More or less amps?

[SpEEdyBL]

Sorry, it's actually 1352/kv in (oz.in/amp). Here are some equations to get you to that number.

Power = Volts x Amps = Velocity (m/s) x Force (Newtons)

Lets say you have a motor with X kv (rpm/volt). Volts = V, Amps = I. For now, the efficiency of this motor will be 100%

With V voltage the motor is spinning at VX rpm = 2(pi)(V)(X)/60 radians per second (r/s).
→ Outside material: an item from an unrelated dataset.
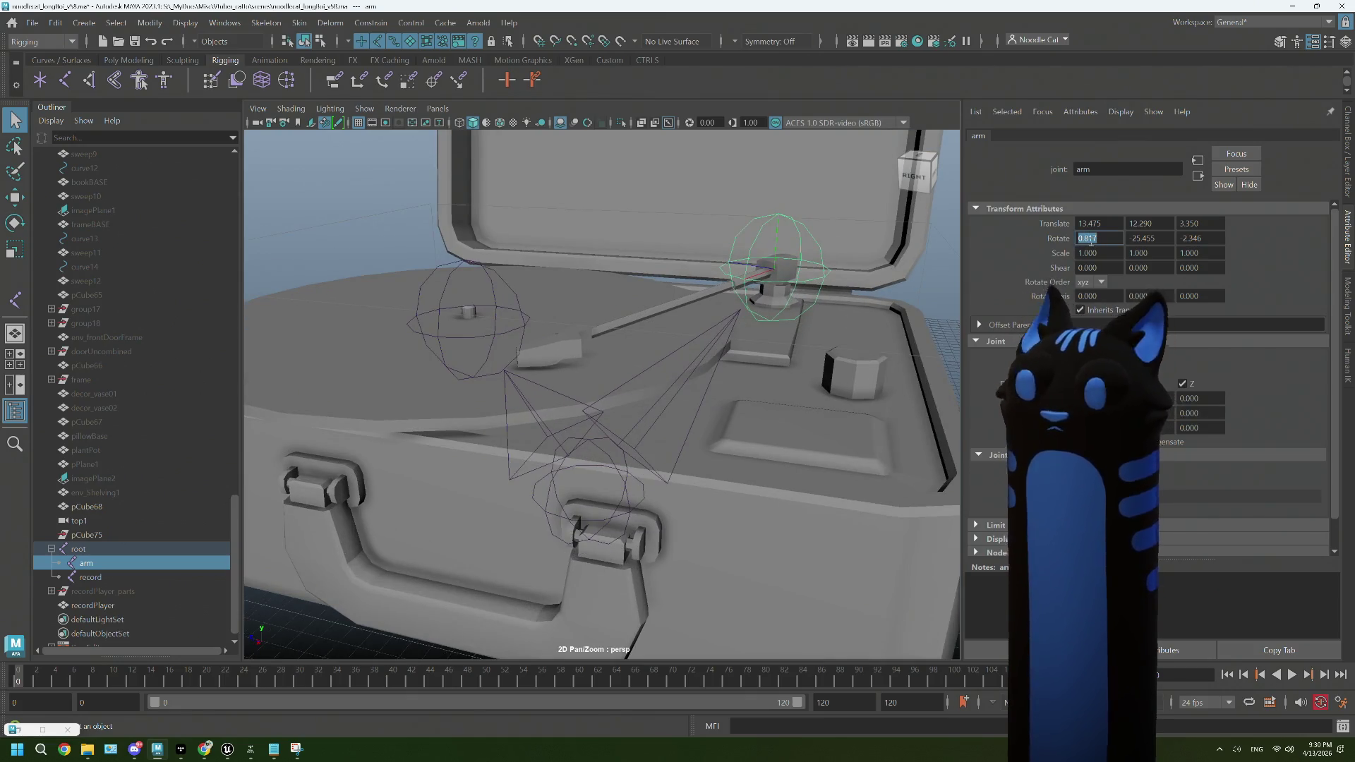
{"action": "key", "text": "Tab"}
{"action": "type", "text": "0"}
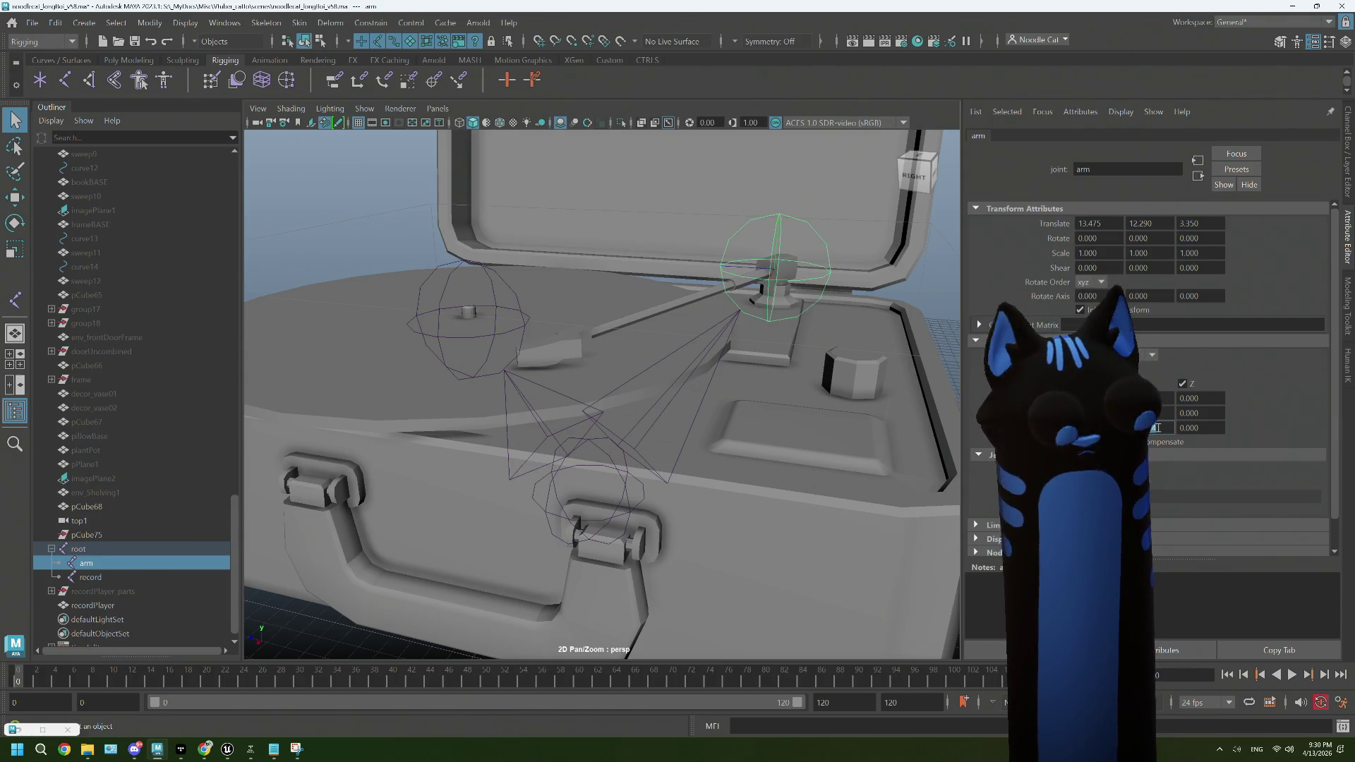
{"action": "type", "text": "0"}
{"action": "key", "text": "Tab"}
If radius = 1 meter, r/s = meters per second (m/s) away from the center of the shaft.

Efficiency = 100%
Power in = VI = Power out = (m/s)(Newtons) = 2(pi)(V)(X)(Newtons)/60

If Power out (VI) = 2(pi)(V)(X)(Newtons)/60, then
The torque in Newtons = 60VI/(2(pi)(V)(X)) newtons a meter away from the center of the shaft.

To convert to oz.in/amp,
39.37 inches/meter and 3.6 oz/newton

oz.in = 39.37(3.6)(60)(V)(I)/(2(pi)(V)(X))
oz.in = 1353(I)/(X) the V's cancel out.
oz.in/amp = 1353/X = 1353/kv

Put in any value for kv, amps, voltage and you will get that number every time. The reason why I used 100% efficiency is so I don't need to factor in resistance of the motor. 100% efficiency assumes the motor has a constant kv at any amp rate and has 0 ohms resitance, but you can find efficiency just by finding the rpm drop constant. With the I = V/r equation, you can find the max amp rate where the motor is spinnin at 0 rpm and is 0% efficient. Basically the rpm drops linearly until it reaches that point. rpm drop = kv(I)(r). Rpm = (kv)(volts) - (kv)(amps)(resistance). Efficiency = (V-rI)/V.